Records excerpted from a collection
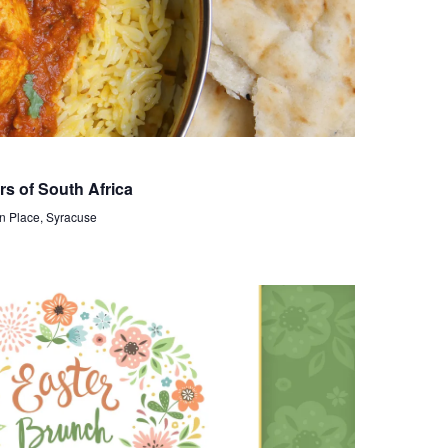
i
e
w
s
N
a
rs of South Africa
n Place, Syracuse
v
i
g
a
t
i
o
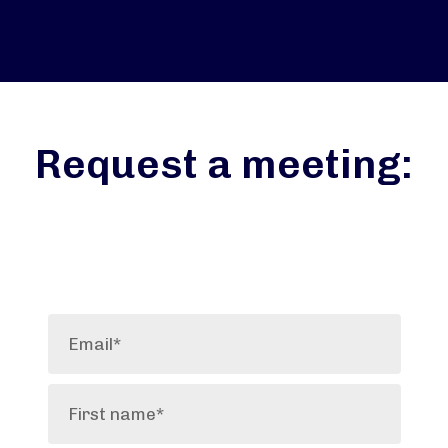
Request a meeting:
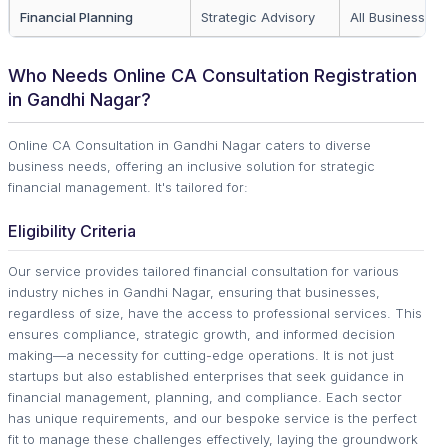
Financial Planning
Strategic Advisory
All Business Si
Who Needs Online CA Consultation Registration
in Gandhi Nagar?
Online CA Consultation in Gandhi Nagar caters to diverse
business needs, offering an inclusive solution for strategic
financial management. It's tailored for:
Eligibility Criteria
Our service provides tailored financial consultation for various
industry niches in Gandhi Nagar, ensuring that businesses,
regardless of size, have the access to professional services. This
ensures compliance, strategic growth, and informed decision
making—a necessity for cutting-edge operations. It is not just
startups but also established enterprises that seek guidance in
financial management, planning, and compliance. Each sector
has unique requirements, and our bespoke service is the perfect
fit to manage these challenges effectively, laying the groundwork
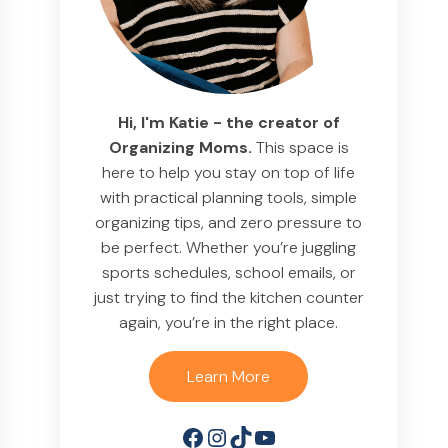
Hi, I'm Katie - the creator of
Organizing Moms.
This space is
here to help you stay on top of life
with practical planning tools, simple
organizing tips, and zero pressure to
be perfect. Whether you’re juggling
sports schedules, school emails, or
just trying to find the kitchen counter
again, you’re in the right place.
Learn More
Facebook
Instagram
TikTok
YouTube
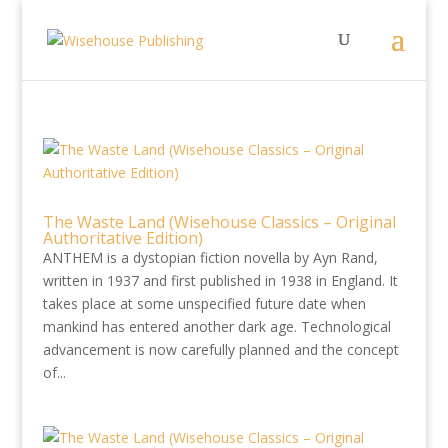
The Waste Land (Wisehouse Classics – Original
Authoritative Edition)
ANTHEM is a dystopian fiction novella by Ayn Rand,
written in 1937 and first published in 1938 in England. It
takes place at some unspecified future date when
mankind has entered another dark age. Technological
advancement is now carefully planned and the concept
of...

# Brief
Look through the entries and find each line that has the string "compliance". Copy those lines.

# Output for this exercise
ensures compliance, strategic growth, and informed decision
financial management, planning, and compliance. Each sector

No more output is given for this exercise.